Children of Abraham is a documentary film-in-progress based on “The Ten Theses”, the central postscript for the best-selling book “Why do you kill?” written by Dr. Jürgen Todenhöfer, also reprinted in March 2008 as a paid editorial in the New York Times, in Frankfurter Allgemeine Zeitung, and in Al Quds al Arabi.

The Theses outline one man’s hopes and plans for a Mideast peace, a work that reflects his fifty years of Middle East travel, his tenure as a member of the German parliament and defense specialist, and his humanitarian work on behalf of children in Iraq, Afghanistan, Israel and the Congo. The core perception of Dr. Todenhöfer is that Western civilization has misunderstood, exploited, and betrayed the Islamic world for over a thousand years. That misguided history still resonates in today’s geopolitical crisis, in Iraq, Afghanistan, Palestine, Iran, Syria and Lebanon to the churches, mosques, and synagogues of New York and Iowa.
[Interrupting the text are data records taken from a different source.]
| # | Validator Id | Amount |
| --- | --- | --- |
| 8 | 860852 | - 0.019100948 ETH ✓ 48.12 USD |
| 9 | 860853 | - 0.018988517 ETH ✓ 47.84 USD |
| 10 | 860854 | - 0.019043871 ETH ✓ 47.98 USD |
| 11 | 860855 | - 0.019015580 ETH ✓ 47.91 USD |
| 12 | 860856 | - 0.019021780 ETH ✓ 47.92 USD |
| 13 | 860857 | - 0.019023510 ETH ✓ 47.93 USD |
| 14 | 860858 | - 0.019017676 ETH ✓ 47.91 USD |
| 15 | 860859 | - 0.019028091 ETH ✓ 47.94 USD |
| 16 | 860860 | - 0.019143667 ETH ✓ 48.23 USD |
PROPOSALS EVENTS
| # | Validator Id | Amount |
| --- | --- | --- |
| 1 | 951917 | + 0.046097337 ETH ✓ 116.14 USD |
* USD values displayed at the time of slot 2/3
It is not strictly a religious emergency; Dr. Todenhöfer believes that inter-faith dialogue and wise and fair diplomacy are the only stopgaps for the folly now known as “preventive” war.

Children of Abraham will be made with and for young people of every culture, race, and class –who will have to rectify the mistakes of the past and the present in order to reshape the future, as they must.

The Concept

In the hands of dedicated young artists, scholars, and journalists, the visceral, transformative power of film can help to make change. Film is a window to the soul, a catalyst that brings the light and the darkness together to create a new sense of wholeness, imaginations of common growth. When it combines with the power of true dialogue, propaganda loses its power. Bigotry becomes simplistic. Belief regains its compassion.
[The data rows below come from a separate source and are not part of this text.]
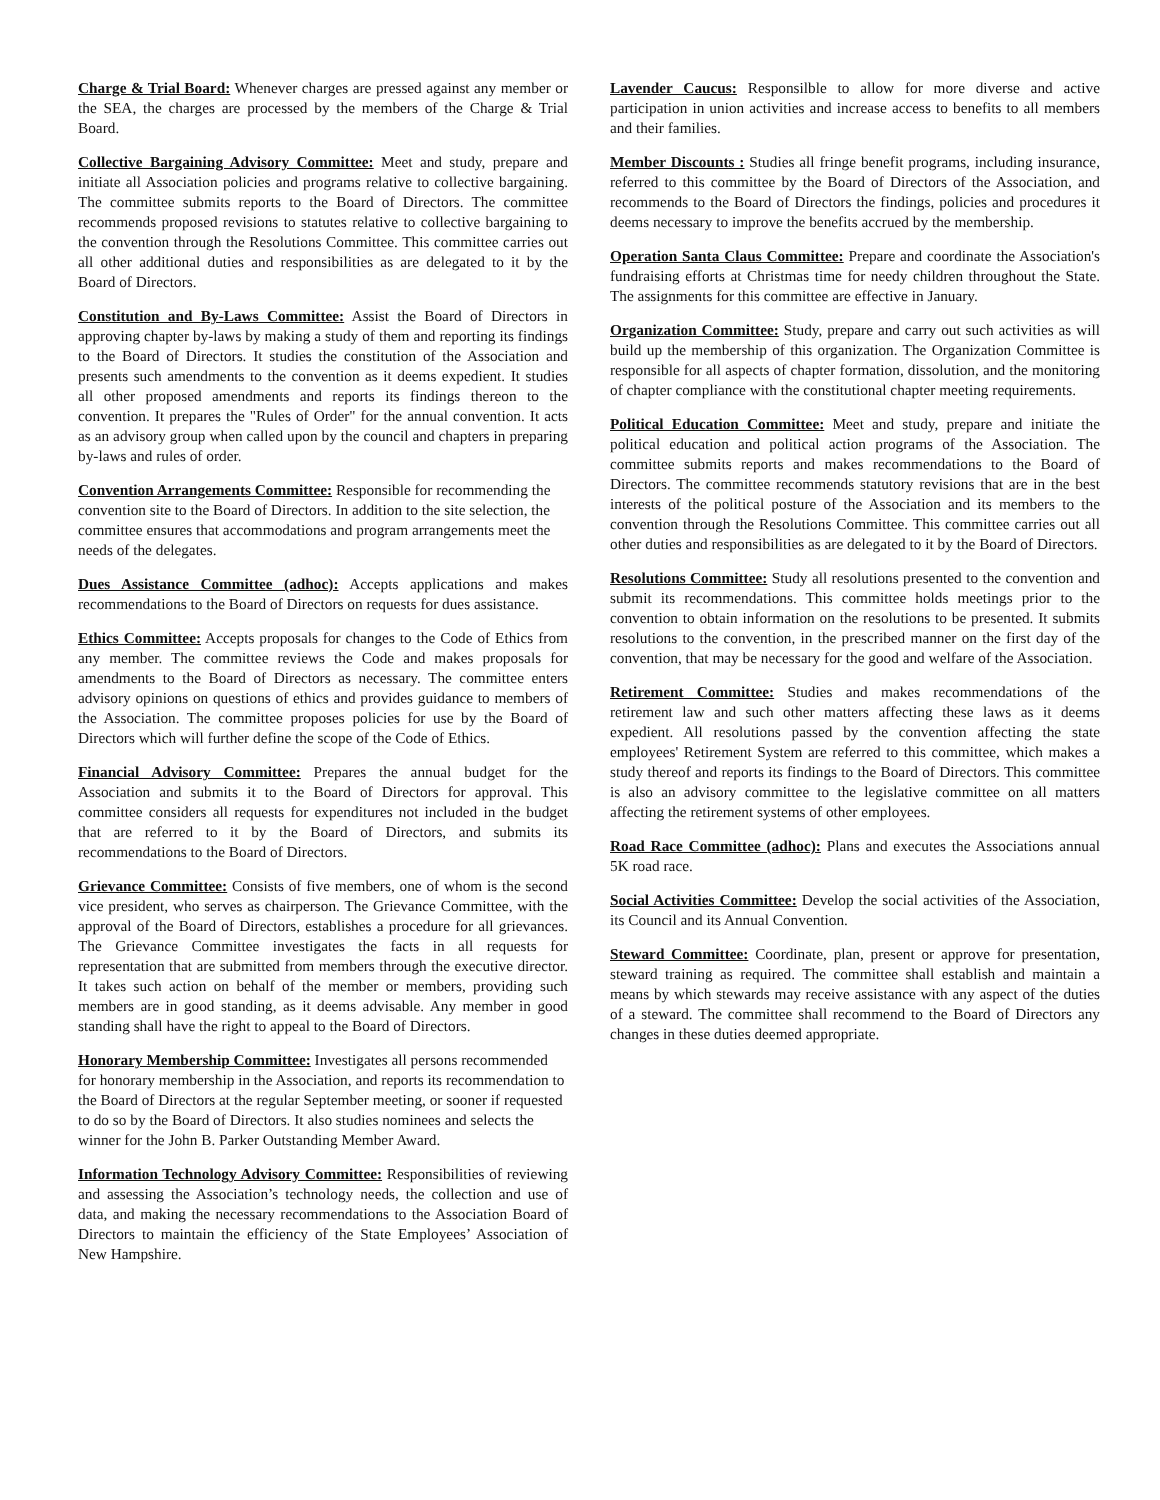Charge & Trial Board: Whenever charges are pressed against any member or the SEA, the charges are processed by the members of the Charge & Trial Board.
Collective Bargaining Advisory Committee: Meet and study, prepare and initiate all Association policies and programs relative to collective bargaining. The committee submits reports to the Board of Directors. The committee recommends proposed revisions to statutes relative to collective bargaining to the convention through the Resolutions Committee. This committee carries out all other additional duties and responsibilities as are delegated to it by the Board of Directors.
Constitution and By-Laws Committee: Assist the Board of Directors in approving chapter by-laws by making a study of them and reporting its findings to the Board of Directors. It studies the constitution of the Association and presents such amendments to the convention as it deems expedient. It studies all other proposed amendments and reports its findings thereon to the convention. It prepares the "Rules of Order" for the annual convention. It acts as an advisory group when called upon by the council and chapters in preparing by-laws and rules of order.
Convention Arrangements Committee: Responsible for recommending the convention site to the Board of Directors. In addition to the site selection, the committee ensures that accommodations and program arrangements meet the needs of the delegates.
Dues Assistance Committee (adhoc): Accepts applications and makes recommendations to the Board of Directors on requests for dues assistance.
Ethics Committee: Accepts proposals for changes to the Code of Ethics from any member. The committee reviews the Code and makes proposals for amendments to the Board of Directors as necessary. The committee enters advisory opinions on questions of ethics and provides guidance to members of the Association. The committee proposes policies for use by the Board of Directors which will further define the scope of the Code of Ethics.
Financial Advisory Committee: Prepares the annual budget for the Association and submits it to the Board of Directors for approval. This committee considers all requests for expenditures not included in the budget that are referred to it by the Board of Directors, and submits its recommendations to the Board of Directors.
Grievance Committee: Consists of five members, one of whom is the second vice president, who serves as chairperson. The Grievance Committee, with the approval of the Board of Directors, establishes a procedure for all grievances. The Grievance Committee investigates the facts in all requests for representation that are submitted from members through the executive director. It takes such action on behalf of the member or members, providing such members are in good standing, as it deems advisable. Any member in good standing shall have the right to appeal to the Board of Directors.
Honorary Membership Committee: Investigates all persons recommended for honorary membership in the Association, and reports its recommendation to the Board of Directors at the regular September meeting, or sooner if requested to do so by the Board of Directors. It also studies nominees and selects the winner for the John B. Parker Outstanding Member Award.
Information Technology Advisory Committee: Responsibilities of reviewing and assessing the Association’s technology needs, the collection and use of data, and making the necessary recommendations to the Association Board of Directors to maintain the efficiency of the State Employees’ Association of New Hampshire.
Lavender Caucus: Responsilble to allow for more diverse and active participation in union activities and increase access to benefits to all members and their families.
Member Discounts : Studies all fringe benefit programs, including insurance, referred to this committee by the Board of Directors of the Association, and recommends to the Board of Directors the findings, policies and procedures it deems necessary to improve the benefits accrued by the membership.
Operation Santa Claus Committee: Prepare and coordinate the Association's fundraising efforts at Christmas time for needy children throughout the State. The assignments for this committee are effective in January.
Organization Committee: Study, prepare and carry out such activities as will build up the membership of this organization. The Organization Committee is responsible for all aspects of chapter formation, dissolution, and the monitoring of chapter compliance with the constitutional chapter meeting requirements.
Political Education Committee: Meet and study, prepare and initiate the political education and political action programs of the Association. The committee submits reports and makes recommendations to the Board of Directors. The committee recommends statutory revisions that are in the best interests of the political posture of the Association and its members to the convention through the Resolutions Committee. This committee carries out all other duties and responsibilities as are delegated to it by the Board of Directors.
Resolutions Committee: Study all resolutions presented to the convention and submit its recommendations. This committee holds meetings prior to the convention to obtain information on the resolutions to be presented. It submits resolutions to the convention, in the prescribed manner on the first day of the convention, that may be necessary for the good and welfare of the Association.
Retirement Committee: Studies and makes recommendations of the retirement law and such other matters affecting these laws as it deems expedient. All resolutions passed by the convention affecting the state employees' Retirement System are referred to this committee, which makes a study thereof and reports its findings to the Board of Directors. This committee is also an advisory committee to the legislative committee on all matters affecting the retirement systems of other employees.
Road Race Committee (adhoc): Plans and executes the Associations annual 5K road race.
Social Activities Committee: Develop the social activities of the Association, its Council and its Annual Convention.
Steward Committee: Coordinate, plan, present or approve for presentation, steward training as required. The committee shall establish and maintain a means by which stewards may receive assistance with any aspect of the duties of a steward. The committee shall recommend to the Board of Directors any changes in these duties deemed appropriate.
Children of Abraham will take shape, first, as a feature-length film made for worldwide theatrical release, and second, as an ongoing website where millions of other young people can share in the project’s message and add their own voices to it.
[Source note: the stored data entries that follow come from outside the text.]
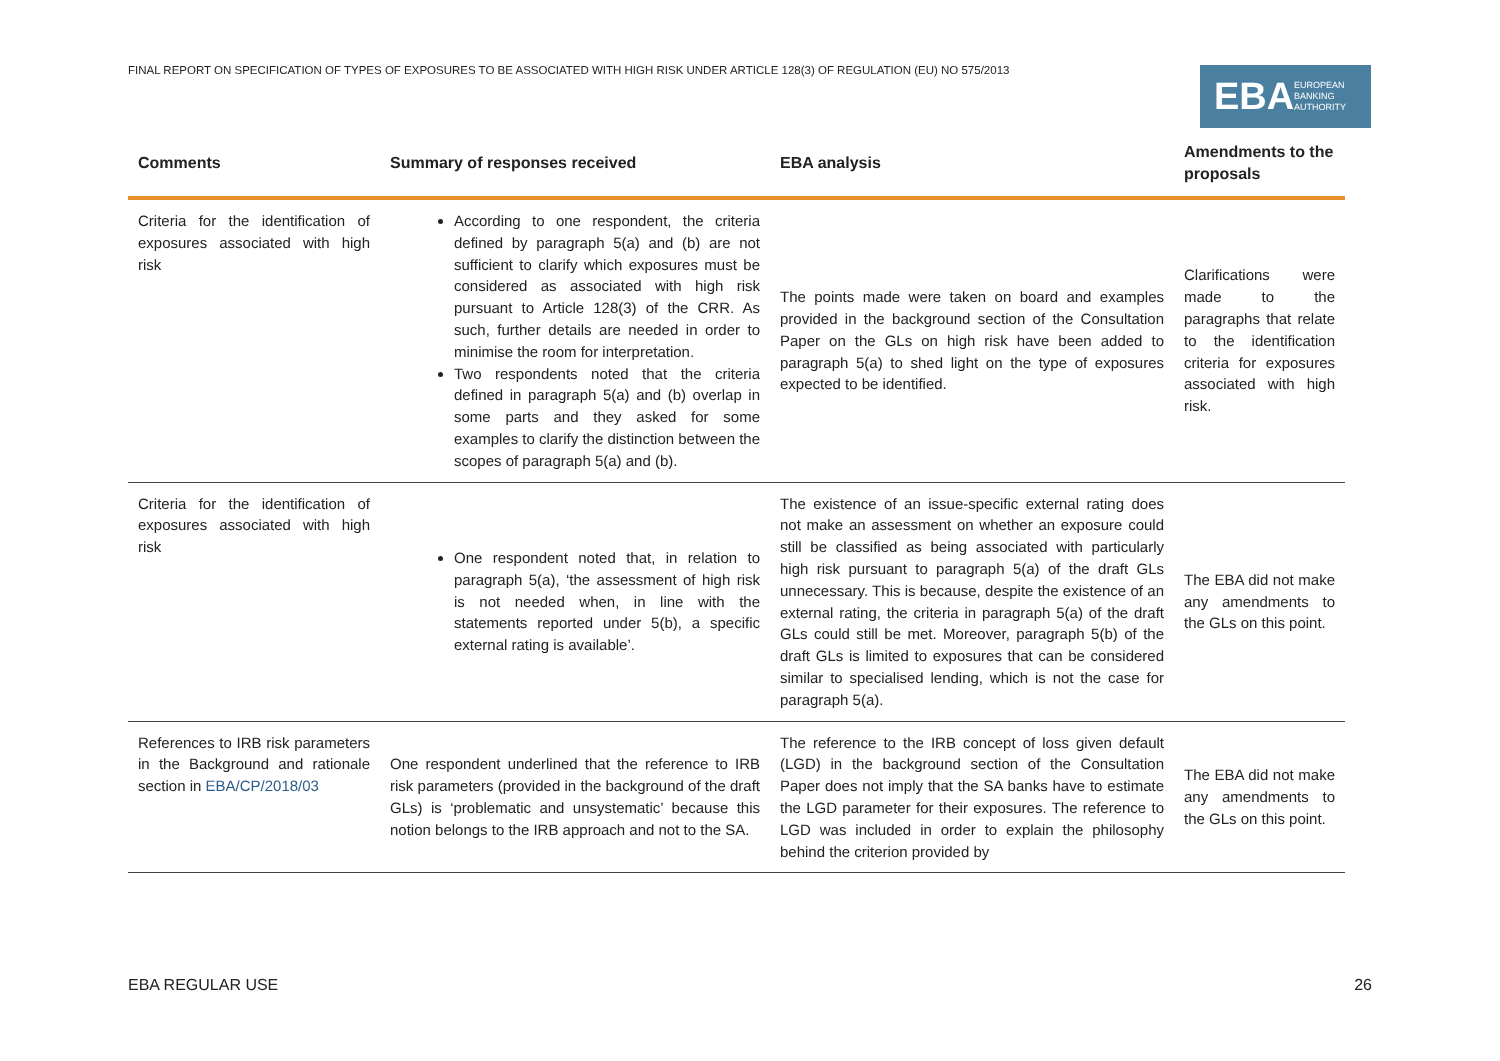FINAL REPORT ON SPECIFICATION OF TYPES OF EXPOSURES TO BE ASSOCIATED WITH HIGH RISK UNDER ARTICLE 128(3) OF REGULATION (EU) NO 575/2013
EBA EUROPEAN
BANKING
AUTHORITY
| Comments | Summary of responses received | EBA analysis | Amendments to the proposals |
| --- | --- | --- | --- |
| Criteria for the identification of exposures associated with high risk | According to one respondent, the criteria defined by paragraph 5(a) and (b) are not sufficient to clarify which exposures must be considered as associated with high risk pursuant to Article 128(3) of the CRR. As such, further details are needed in order to minimise the room for interpretation. Two respondents noted that the criteria defined in paragraph 5(a) and (b) overlap in some parts and they asked for some examples to clarify the distinction between the scopes of paragraph 5(a) and (b). | The points made were taken on board and examples provided in the background section of the Consultation Paper on the GLs on high risk have been added to paragraph 5(a) to shed light on the type of exposures expected to be identified. | Clarifications were made to the paragraphs that relate to the identification criteria for exposures associated with high risk. |
| Criteria for the identification of exposures associated with high risk | One respondent noted that, in relation to paragraph 5(a), ‘the assessment of high risk is not needed when, in line with the statements reported under 5(b), a specific external rating is available’. | The existence of an issue-specific external rating does not make an assessment on whether an exposure could still be classified as being associated with particularly high risk pursuant to paragraph 5(a) of the draft GLs unnecessary. This is because, despite the existence of an external rating, the criteria in paragraph 5(a) of the draft GLs could still be met. Moreover, paragraph 5(b) of the draft GLs is limited to exposures that can be considered similar to specialised lending, which is not the case for paragraph 5(a). | The EBA did not make any amendments to the GLs on this point. |
| References to IRB risk parameters in the Background and rationale section in EBA/CP/2018/03 | One respondent underlined that the reference to IRB risk parameters (provided in the background of the draft GLs) is ‘problematic and unsystematic’ because this notion belongs to the IRB approach and not to the SA. | The reference to the IRB concept of loss given default (LGD) in the background section of the Consultation Paper does not imply that the SA banks have to estimate the LGD parameter for their exposures. The reference to LGD was included in order to explain the philosophy behind the criterion provided by | The EBA did not make any amendments to the GLs on this point. |
EBA REGULAR USE 26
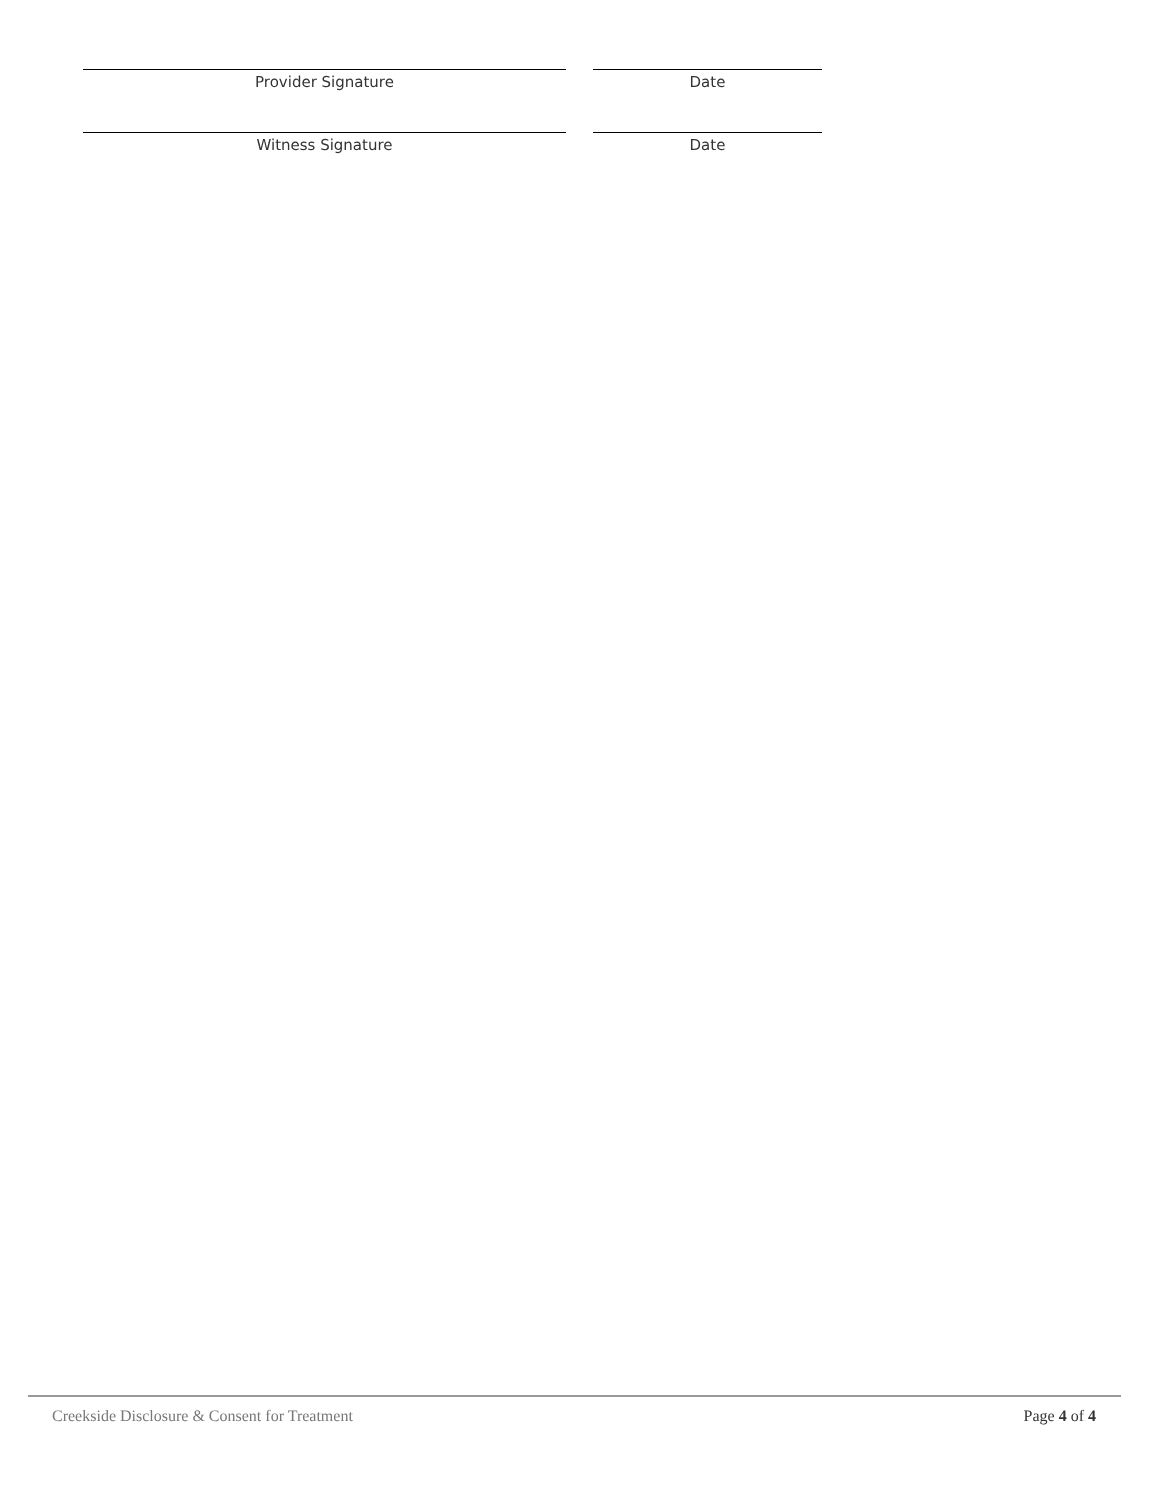Provider Signature Date
Witness Signature Date
Creekside Disclosure & Consent for Treatment Page 4 of 4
An international team of college and graduate students will be our central subjects, the nexus through which the universal message of the Ten Theses will be explored and interpreted by way of an unprecedented Internet dialogue, caught on film. One team of young people will set up their own electronic “axis mundi” in New York City. Others, in Iraq, Syria, Afghanistan, Israel and Palestine, will act as “stringers,” capturing material relevant to the Theses and sending them –via Skype conversations— as elastic elements of a multi-media conversation. The filmmakers of Axis Mundi Media will capture this multi-media collaboration as it’s unfolding.

Children of Abraham is a generational statement about how the lessons of the past and the present must be reinterpreted and utilized by the people who will create a new future. So in this sense, the New York nexus and its far-off stringers will be both subjects of the film and its co-creators.

When the film has been wrapped and released, the Children of Abraham website will be maintained by that extended film family, with the guidance and input of Dr. Todenhöfer and Axis Mundi.

Cinematic Transposition

Stylistically, the film is expected to break new ground. As an international collaboration among celebrated film veterans and young newcomers, it will be a hybrid running the gamut from time-tested cinema verite to the hands-on expressionism of "the digital generation." Thus, our story will be told by every available means, from Skype calls between embattled cultures caught on the fly, to street interviews; from Socratic rap sessions about this brave new world, to archival and Internet probes of that world's ever-expanding image bank.

Its tone will be searching, restless; a globetrotting quest for truth through the haze of international propaganda, "managed" news, and ideological and religious pomp.

In this sense, we are aspiring to make a film that is "conversational" to the greatest possible degree; an unprecedented 21st century dialogue between young and old, male and female, believer and unbeliever, Easterner and Westerner.